The Commonwealth Bank has identified a number of key trends in home ownership set to disrupt the Australian housing market over the next decade or so.
The major bank’s
Future Home Insights Series looks at how population growth, urban living forecasts and the rise of multi-unit dwellings will affect the market from now until 2030 and beyond. One of the report’s key results was the emergence of new ways to fund home ownership, including:
- Collaborative buying: Separating a home or apartment into smaller-sized dwellings with shared, common areas
- Group loans: Splitting mortgage costs by partnering with a sibling or friend
- Communities in common: A development with smaller houses or apartments and a shared communal space
- Joint-ventures & syndicates: Pooling funds through a group development model to buy and develop blocks of land
- Guarantor loans: Using property as security to help someone else, typically children or siblings, purchase a home
- Crowd housing: Pooling money together with other parties and giving feedback on the type of property the buyer would like developed in real time
- Staircasing: Incrementally buying ‘shares’ in an individual property in a scheme that allows buyers to pay as much as they can afford
- Guesthousing: Monetising the spare bedroom or couch through sites such as Airbnb in a short or long-term arrangement
“We know these trends will significantly impact how Australians live, buy and sell property. At the same time, these trends could change how lenders meet the needs of Australian home buyers in the future,” said Dan Huggins, executive general manager of home buying at Commonwealth Bank.

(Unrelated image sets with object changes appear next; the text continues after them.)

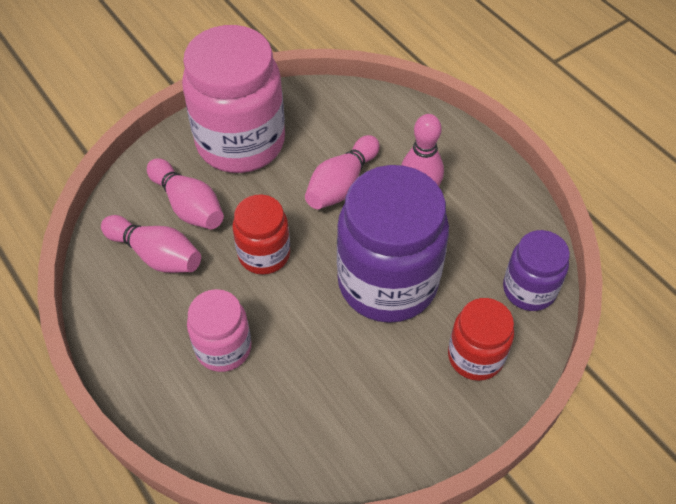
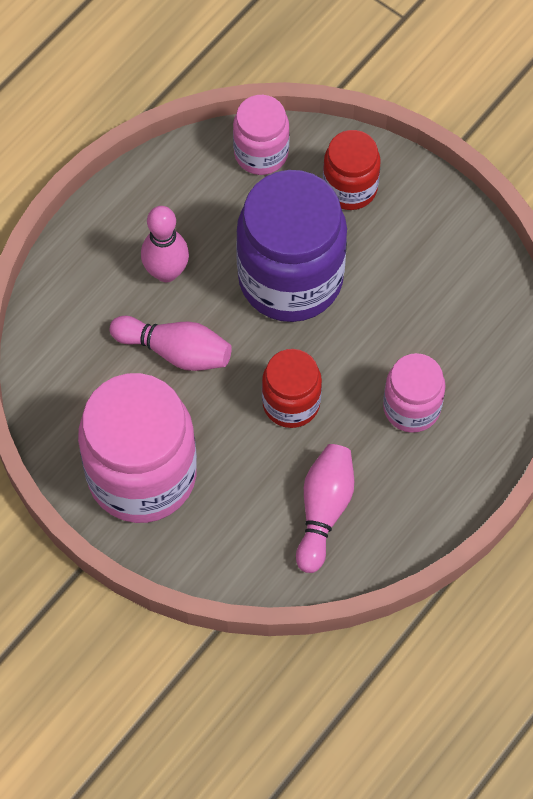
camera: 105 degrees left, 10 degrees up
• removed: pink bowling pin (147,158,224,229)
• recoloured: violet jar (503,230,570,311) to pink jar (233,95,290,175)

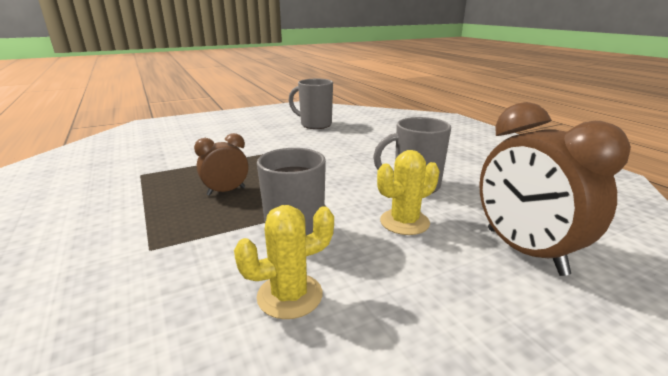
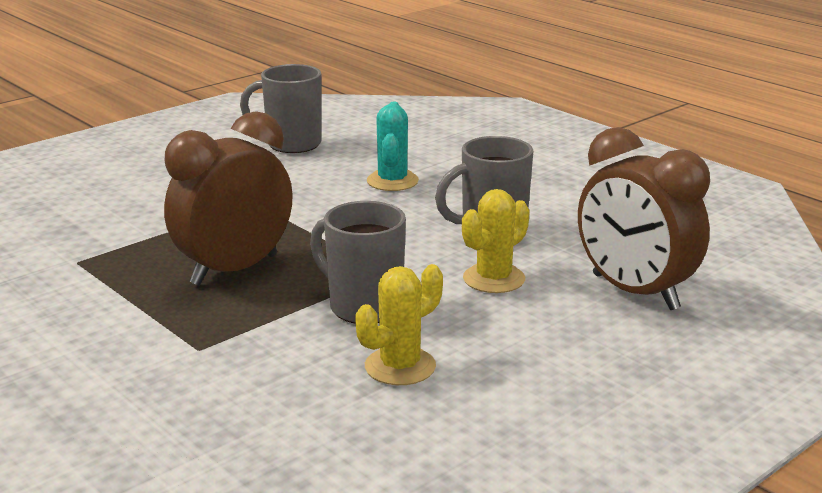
camera: 15 degrees left, 0 degrees up
• resized: dark brown alarm clock (194,133,249,196) = (164,111,293,286) x1.86
• added: aqua saguaro cactus (367,102,419,191)

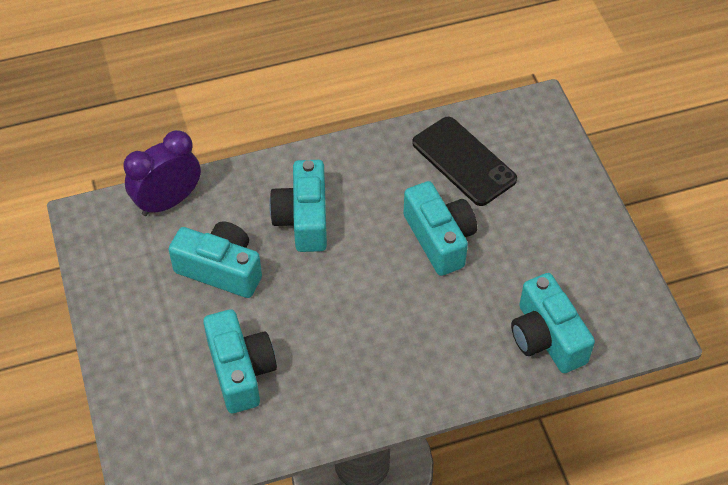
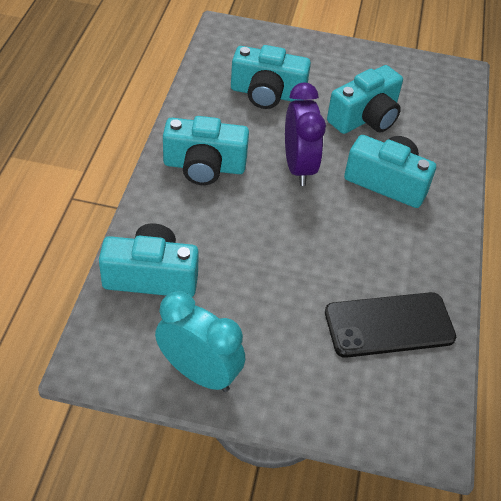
camera: 115 degrees right, 5 degrees down
• moved: violet alarm clock (123,130,201,216) to (285,82,326,186)
• moved: aqua camera (403,181,477,276) to (163,116,249,185)
• added: aqua alarm clock (155,291,245,392)

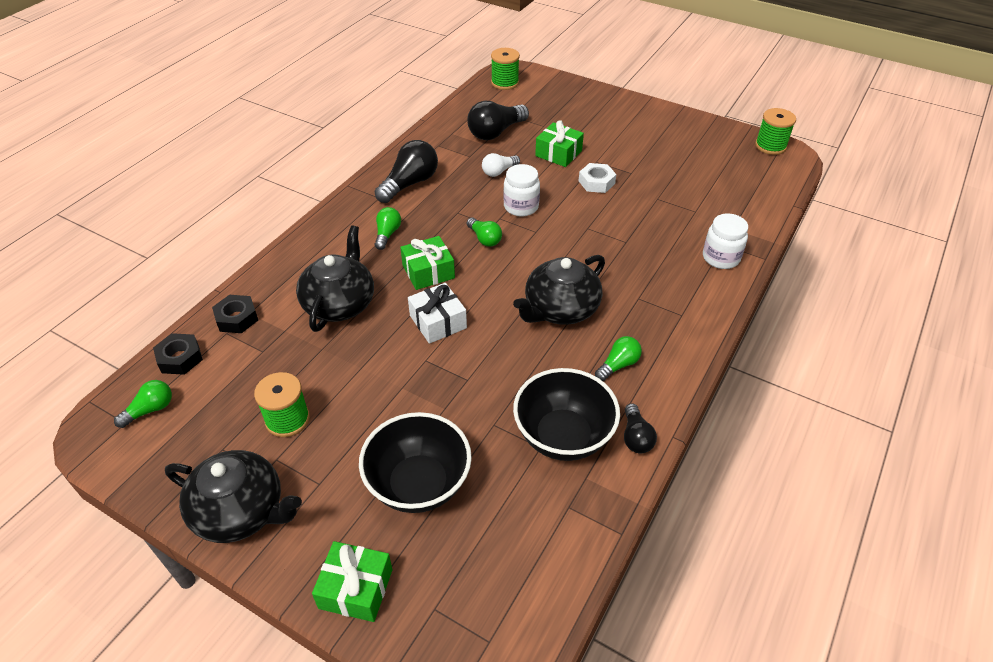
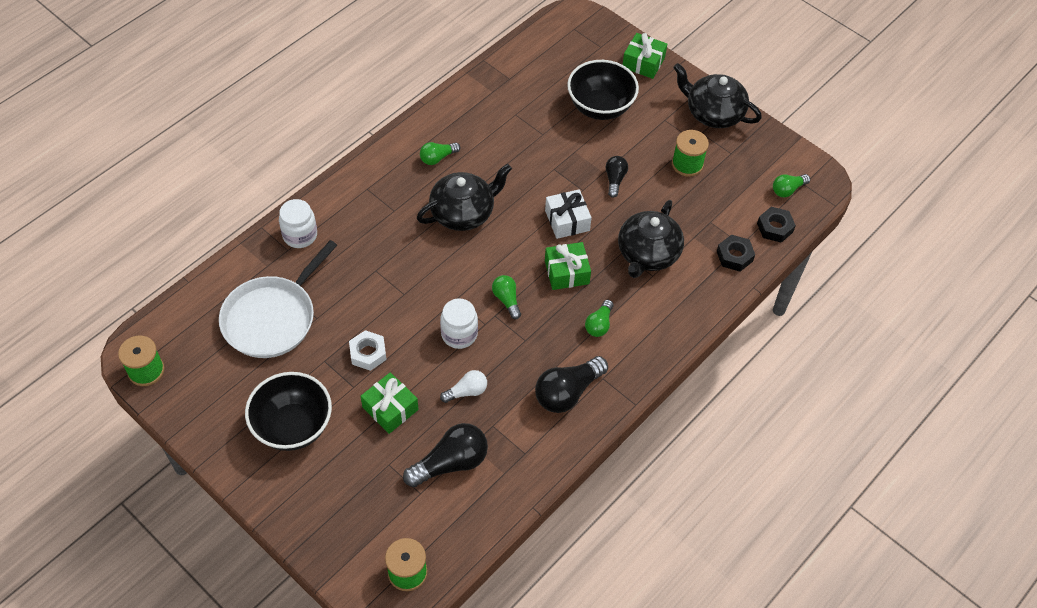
camera: 170 degrees left, 10 degrees up
• moved: black serving bowl (513,368,620,461) to (245,372,332,451)
• moved: black lightbulb (624,403,657,453) to (606,156,628,198)
• added: pure white skillet (219,240,337,358)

It is important to look at current trends and insights and have a clear idea about home ownership, Huggins told
Australian Broker. How these will change the industry depends on whether how established they are now, he added.
“Some of these pathways to home ownership already exist such as guarantor loans, group loans and guesthousing so will not require any change. Others, including crowd housing and staircasing may be more prevalent in the future.”
Huggins concluded, saying that both brokers and lenders need to have a good understanding of the latest products to adequately meet the clients’ home buying needs.